**SELECTED PASSAGE**
= = = =

I rather enjoy memoirs and books about Silicon Valley on their own so when this book got selected for the All-Nonfiction group’s schedule I was pleased and I’m reading it the month before it actually comes up there.
Uncanny Valley: A Memoir By Anna Wiener – 2020 Read by Suehyla El-Attar: 8h 45m Rating: 8 / memoir
This book started slow with Anna’s background on the East Coast (New York) literary circles, but maybe that had to be there in order to understand Wiener and hr background as well as to capture the culture shock of the East/West coast differences. I don’t know. It picked up considerably after she has got settled in, met some people and explored a wee big of San Francisco where she is ensconced in the middle of the city.
After that the narrative turns to work practices, ethics and behaviors of the Silicon Valley start-ups. Wiener is a great writer – the tension built as she got new assignments, switched companies and made new friends. Who knew it would end up with Anna exploring her ethics and being unintentionally and maybe peripherally involved in the shadier side of social media.

= = = =

**DATA SUPPLIED**
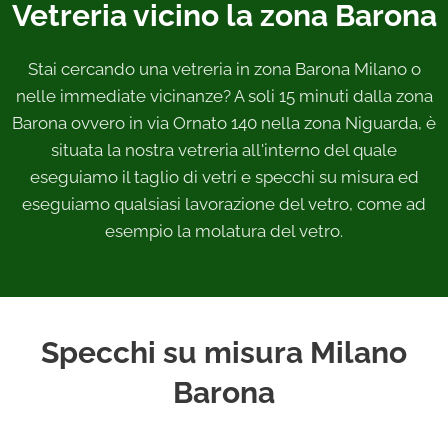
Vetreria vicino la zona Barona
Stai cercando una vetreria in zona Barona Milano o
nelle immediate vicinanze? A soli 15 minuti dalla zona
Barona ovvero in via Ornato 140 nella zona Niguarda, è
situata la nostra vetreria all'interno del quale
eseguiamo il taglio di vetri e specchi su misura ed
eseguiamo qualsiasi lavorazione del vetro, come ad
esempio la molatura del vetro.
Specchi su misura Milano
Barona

= = = =

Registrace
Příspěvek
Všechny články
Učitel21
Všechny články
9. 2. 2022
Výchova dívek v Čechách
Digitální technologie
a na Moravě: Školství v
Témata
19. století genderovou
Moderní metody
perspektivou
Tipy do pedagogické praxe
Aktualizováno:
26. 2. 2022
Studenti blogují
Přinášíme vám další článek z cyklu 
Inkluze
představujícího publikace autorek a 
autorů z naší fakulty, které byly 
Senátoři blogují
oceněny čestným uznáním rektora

= = = =

**CHECK YOUR UNDERSTANDING**
• 1. Rewrite the book review from the words "I rather enjoy" through "comes up there.", putting "biographies" in place of "memoirs".
• 2. List every line in the rows that contains the string "misura". Case counts.

**ANSWERS TO THE EXERCISE**
• 1.
I rather enjoy biographies and books about Silicon Valley on their own so when this book got selected for the All-Nonfiction group’s schedule I was pleased and I’m reading it the month before it actually comes up there.

• 2.
eseguiamo il taglio di vetri e specchi su misura ed
Specchi su misura Milano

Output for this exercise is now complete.